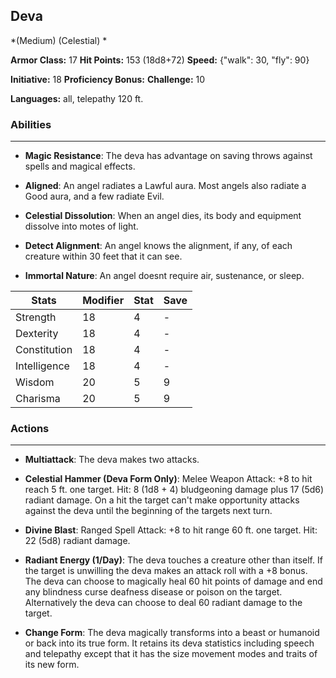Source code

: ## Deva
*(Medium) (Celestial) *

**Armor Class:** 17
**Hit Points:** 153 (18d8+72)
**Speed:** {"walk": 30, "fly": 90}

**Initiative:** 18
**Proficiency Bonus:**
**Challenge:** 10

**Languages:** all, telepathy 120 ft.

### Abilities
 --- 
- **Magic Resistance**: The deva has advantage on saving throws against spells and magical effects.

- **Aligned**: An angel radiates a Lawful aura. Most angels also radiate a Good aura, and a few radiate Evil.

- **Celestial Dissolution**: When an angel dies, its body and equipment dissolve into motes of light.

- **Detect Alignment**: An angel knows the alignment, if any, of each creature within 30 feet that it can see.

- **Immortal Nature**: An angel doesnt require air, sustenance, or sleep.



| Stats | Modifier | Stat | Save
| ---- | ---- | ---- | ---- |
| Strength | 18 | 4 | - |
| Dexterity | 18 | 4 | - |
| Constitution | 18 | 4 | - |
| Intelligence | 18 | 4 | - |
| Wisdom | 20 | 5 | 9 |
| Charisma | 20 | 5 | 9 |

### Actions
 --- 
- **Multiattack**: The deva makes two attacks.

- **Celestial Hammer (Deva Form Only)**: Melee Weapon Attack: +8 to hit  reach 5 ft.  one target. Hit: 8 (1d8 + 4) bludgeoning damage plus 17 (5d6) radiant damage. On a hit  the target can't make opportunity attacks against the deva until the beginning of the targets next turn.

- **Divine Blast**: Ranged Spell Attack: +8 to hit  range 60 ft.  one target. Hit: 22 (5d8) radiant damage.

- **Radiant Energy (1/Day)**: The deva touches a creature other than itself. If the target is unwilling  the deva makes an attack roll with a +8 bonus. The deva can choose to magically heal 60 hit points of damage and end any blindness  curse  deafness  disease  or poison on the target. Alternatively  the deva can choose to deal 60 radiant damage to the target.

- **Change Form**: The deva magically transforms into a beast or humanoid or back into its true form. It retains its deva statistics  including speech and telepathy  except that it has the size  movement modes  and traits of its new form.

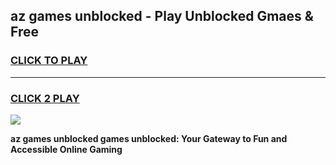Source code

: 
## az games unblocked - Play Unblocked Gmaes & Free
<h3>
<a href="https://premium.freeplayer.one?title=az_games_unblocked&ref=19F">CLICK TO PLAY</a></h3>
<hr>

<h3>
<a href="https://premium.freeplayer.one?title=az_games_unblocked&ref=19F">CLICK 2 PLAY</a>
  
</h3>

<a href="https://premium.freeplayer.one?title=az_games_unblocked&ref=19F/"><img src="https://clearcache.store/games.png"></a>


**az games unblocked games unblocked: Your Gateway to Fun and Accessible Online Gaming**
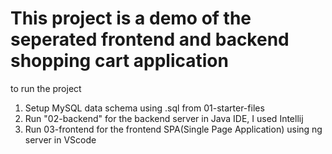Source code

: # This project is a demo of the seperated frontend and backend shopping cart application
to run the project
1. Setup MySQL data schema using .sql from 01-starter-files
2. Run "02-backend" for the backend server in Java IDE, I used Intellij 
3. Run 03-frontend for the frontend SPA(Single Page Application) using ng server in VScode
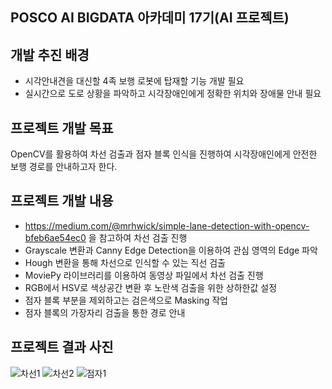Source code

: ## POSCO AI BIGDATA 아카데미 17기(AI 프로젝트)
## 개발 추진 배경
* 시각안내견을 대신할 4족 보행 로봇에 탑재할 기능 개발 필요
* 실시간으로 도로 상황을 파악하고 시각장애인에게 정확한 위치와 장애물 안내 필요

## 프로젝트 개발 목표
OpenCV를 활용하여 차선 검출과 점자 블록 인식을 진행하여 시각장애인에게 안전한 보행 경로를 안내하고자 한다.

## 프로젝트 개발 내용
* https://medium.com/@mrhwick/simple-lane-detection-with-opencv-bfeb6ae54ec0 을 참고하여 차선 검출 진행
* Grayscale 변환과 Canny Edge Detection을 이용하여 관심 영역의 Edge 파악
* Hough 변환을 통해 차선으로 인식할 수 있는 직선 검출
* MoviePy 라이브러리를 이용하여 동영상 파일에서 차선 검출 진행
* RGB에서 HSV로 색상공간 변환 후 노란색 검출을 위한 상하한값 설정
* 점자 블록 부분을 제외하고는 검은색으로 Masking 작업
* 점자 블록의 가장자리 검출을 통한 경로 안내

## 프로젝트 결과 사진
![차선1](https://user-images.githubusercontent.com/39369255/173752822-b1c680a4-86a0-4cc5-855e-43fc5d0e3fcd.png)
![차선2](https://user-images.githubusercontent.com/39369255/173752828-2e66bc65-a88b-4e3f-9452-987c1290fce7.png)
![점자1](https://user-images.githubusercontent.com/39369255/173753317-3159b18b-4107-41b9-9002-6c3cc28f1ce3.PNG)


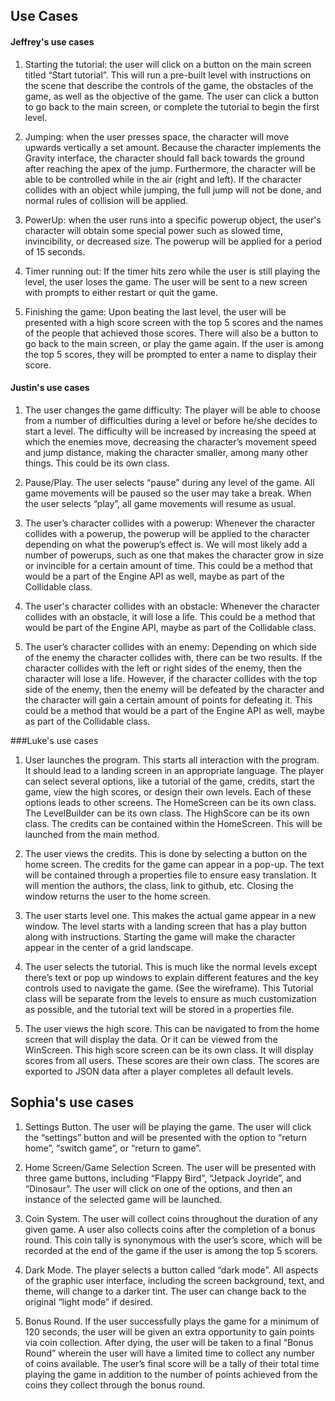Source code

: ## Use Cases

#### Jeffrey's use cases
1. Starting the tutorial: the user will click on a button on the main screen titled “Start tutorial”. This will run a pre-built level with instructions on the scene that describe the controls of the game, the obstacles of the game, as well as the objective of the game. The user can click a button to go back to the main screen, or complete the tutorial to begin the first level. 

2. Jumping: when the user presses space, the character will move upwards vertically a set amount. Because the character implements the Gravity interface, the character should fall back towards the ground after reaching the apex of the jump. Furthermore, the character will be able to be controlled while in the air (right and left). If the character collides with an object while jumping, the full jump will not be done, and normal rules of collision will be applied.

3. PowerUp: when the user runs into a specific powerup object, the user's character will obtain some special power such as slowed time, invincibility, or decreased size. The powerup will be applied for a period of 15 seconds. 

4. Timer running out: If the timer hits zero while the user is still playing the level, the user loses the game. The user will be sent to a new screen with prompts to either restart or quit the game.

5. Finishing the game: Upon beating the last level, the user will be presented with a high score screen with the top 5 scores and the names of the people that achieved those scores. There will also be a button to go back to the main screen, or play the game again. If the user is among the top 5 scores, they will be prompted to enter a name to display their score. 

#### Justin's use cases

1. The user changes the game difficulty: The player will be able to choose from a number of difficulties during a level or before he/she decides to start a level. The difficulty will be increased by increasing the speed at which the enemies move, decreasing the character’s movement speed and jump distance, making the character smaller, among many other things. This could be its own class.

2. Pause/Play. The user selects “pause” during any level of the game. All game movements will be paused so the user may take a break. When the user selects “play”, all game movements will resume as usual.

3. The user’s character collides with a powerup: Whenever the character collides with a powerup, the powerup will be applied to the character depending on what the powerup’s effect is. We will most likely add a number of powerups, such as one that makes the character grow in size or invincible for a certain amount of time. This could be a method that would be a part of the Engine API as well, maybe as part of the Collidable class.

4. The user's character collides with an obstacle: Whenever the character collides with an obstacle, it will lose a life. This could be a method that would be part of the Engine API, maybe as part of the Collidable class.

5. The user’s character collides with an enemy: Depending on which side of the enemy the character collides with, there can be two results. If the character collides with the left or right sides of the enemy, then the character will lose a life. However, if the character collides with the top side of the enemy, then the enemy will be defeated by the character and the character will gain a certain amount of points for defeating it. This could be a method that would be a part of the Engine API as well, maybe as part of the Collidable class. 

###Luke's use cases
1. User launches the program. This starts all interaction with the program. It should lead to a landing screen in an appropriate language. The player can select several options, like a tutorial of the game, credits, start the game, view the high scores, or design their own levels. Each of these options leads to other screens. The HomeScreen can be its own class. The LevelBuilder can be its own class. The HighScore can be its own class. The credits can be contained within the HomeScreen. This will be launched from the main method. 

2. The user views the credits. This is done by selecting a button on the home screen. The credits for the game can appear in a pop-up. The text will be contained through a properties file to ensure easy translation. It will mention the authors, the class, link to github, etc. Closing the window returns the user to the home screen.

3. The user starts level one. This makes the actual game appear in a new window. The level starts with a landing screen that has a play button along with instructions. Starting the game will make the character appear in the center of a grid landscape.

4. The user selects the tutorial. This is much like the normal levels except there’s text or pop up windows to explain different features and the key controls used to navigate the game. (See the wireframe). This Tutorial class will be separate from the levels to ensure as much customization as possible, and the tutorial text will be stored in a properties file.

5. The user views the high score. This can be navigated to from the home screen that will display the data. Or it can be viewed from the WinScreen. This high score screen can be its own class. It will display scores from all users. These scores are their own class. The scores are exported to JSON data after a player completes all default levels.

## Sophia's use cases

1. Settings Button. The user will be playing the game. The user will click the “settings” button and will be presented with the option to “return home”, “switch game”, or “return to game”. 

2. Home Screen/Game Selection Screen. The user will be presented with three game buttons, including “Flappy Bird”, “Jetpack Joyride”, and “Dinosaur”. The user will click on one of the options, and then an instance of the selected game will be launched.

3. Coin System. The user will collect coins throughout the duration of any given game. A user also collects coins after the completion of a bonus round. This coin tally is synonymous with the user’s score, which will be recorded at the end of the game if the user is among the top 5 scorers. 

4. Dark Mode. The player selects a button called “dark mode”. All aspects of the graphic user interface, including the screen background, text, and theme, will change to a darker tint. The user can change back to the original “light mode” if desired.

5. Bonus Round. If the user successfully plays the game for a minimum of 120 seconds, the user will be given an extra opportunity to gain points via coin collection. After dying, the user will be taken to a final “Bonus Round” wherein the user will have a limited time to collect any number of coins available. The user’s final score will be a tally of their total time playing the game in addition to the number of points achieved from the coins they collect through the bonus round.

──────

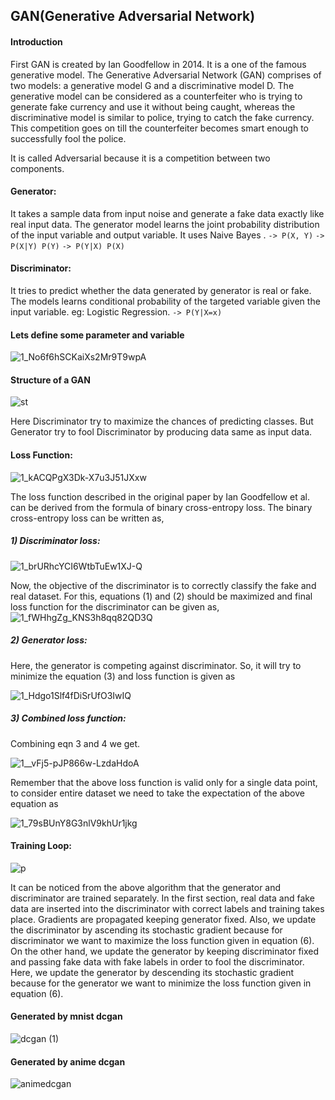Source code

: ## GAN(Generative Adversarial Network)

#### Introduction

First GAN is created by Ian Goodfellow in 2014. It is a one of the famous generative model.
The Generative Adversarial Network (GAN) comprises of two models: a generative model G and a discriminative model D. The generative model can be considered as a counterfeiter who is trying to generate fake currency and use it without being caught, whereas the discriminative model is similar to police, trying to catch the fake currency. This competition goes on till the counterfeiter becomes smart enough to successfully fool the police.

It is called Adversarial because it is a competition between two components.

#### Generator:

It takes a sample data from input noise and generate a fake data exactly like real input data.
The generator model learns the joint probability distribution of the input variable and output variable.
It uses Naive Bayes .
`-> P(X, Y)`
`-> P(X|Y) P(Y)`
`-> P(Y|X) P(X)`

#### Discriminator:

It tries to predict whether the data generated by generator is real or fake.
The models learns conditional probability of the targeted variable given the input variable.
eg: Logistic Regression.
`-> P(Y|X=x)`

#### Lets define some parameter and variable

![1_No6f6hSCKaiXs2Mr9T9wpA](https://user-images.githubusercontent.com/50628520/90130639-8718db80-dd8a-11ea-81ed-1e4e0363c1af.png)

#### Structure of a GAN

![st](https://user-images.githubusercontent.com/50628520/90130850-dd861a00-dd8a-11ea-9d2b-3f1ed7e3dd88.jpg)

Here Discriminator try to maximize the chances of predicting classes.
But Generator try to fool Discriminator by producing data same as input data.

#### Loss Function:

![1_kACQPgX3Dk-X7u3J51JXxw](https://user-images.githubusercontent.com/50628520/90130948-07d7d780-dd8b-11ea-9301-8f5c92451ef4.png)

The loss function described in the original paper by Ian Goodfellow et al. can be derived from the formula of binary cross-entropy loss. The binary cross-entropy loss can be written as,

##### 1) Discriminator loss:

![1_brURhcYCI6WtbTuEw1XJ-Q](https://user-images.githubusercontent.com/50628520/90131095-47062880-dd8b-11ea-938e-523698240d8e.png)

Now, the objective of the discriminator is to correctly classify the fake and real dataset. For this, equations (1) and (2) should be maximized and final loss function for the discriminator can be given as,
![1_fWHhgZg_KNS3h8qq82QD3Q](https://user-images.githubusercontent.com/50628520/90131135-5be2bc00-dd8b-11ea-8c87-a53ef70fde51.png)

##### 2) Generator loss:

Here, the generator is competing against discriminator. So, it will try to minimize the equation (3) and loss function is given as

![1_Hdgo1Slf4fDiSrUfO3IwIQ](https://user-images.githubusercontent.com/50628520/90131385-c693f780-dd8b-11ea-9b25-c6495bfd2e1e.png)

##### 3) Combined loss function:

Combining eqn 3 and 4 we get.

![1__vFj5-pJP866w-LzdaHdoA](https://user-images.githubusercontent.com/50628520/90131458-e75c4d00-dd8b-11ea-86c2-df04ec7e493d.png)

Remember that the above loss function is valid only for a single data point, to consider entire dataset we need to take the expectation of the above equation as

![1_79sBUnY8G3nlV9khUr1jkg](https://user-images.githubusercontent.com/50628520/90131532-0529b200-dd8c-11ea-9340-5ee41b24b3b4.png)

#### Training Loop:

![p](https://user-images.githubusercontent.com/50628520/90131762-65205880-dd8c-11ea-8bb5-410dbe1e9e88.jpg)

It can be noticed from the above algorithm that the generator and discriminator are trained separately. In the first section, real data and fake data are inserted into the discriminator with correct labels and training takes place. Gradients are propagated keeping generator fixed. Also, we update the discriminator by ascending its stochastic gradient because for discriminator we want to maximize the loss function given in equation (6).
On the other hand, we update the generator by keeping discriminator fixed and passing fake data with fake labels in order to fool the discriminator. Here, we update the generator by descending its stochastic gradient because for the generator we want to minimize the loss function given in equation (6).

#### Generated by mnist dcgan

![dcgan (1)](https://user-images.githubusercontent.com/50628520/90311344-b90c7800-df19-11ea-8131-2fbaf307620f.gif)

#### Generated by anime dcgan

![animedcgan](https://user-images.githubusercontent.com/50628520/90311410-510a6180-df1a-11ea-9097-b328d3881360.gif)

──────

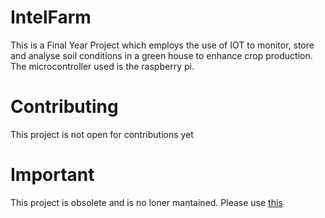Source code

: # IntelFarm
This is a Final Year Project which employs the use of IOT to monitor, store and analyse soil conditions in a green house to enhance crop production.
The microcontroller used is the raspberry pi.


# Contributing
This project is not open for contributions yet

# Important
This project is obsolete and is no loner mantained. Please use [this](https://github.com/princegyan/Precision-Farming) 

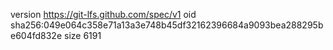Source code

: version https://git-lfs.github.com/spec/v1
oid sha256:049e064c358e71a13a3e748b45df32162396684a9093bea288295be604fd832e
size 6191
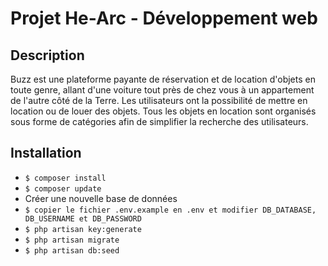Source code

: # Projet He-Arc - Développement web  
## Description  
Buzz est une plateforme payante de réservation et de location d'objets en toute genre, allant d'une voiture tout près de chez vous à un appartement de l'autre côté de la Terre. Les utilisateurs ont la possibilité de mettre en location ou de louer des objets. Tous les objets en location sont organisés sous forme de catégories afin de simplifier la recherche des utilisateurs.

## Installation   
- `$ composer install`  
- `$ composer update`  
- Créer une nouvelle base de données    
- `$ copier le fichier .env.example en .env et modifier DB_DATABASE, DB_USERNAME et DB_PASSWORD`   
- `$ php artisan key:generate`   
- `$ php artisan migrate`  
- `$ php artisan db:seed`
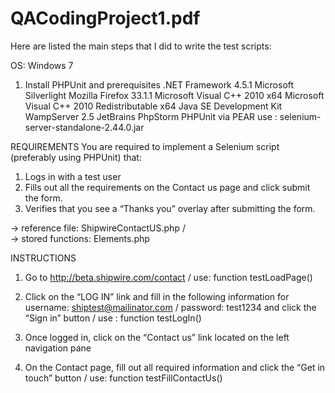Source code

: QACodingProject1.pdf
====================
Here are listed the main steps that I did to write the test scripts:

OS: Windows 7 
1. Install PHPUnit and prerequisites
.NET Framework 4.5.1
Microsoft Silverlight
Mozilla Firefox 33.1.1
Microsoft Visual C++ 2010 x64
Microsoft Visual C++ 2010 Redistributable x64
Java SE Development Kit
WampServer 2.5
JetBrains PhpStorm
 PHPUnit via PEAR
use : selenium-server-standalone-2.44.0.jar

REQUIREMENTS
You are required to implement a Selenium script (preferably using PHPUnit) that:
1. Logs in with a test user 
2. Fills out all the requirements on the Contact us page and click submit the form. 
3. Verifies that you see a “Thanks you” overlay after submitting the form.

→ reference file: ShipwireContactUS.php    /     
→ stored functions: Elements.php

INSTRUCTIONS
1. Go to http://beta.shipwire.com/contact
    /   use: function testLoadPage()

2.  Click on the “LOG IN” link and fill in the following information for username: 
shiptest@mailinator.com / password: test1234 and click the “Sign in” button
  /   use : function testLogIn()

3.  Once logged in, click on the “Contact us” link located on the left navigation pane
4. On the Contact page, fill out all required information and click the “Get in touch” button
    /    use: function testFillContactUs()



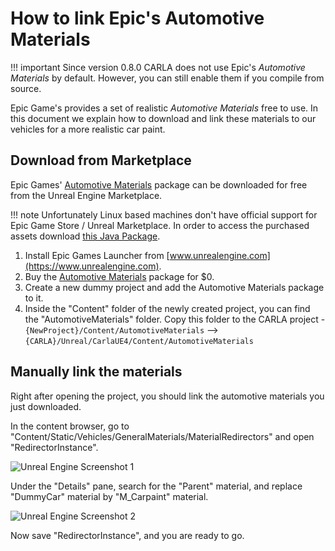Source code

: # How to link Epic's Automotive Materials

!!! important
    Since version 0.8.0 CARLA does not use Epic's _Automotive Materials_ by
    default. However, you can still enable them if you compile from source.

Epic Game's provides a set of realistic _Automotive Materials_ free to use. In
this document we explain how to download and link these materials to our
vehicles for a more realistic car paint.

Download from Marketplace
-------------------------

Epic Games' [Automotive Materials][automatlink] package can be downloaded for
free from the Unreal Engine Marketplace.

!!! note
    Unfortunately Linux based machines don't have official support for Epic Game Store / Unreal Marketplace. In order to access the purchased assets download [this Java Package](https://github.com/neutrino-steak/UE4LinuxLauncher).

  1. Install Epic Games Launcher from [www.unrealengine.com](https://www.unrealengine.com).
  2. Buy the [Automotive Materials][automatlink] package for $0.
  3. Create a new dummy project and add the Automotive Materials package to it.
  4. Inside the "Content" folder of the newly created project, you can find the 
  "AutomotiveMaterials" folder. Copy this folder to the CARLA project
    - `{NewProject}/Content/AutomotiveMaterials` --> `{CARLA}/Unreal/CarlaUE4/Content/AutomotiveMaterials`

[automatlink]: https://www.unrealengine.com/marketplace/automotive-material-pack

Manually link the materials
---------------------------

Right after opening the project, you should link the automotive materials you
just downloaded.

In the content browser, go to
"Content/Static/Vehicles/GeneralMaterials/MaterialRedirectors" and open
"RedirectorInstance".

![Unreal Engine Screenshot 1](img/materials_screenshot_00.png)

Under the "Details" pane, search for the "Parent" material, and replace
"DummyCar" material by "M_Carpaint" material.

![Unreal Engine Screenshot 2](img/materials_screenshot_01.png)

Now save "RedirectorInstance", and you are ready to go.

──────

▸ Problem requirements: Retype the records above, but only those lines that fall between the line containing "4. Inside the" and the line containing "ready to go.", with both of those lines included, exactly as written.

▸ Written answer:
  4. Inside the "Content" folder of the newly created project, you can find the 
  "AutomotiveMaterials" folder. Copy this folder to the CARLA project
    - `{NewProject}/Content/AutomotiveMaterials` --> `{CARLA}/Unreal/CarlaUE4/Content/AutomotiveMaterials`

[automatlink]: https://www.unrealengine.com/marketplace/automotive-material-pack

Manually link the materials
---------------------------

Right after opening the project, you should link the automotive materials you
just downloaded.

In the content browser, go to
"Content/Static/Vehicles/GeneralMaterials/MaterialRedirectors" and open
"RedirectorInstance".

![Unreal Engine Screenshot 1](img/materials_screenshot_00.png)

Under the "Details" pane, search for the "Parent" material, and replace
"DummyCar" material by "M_Carpaint" material.

![Unreal Engine Screenshot 2](img/materials_screenshot_01.png)

Now save "RedirectorInstance", and you are ready to go.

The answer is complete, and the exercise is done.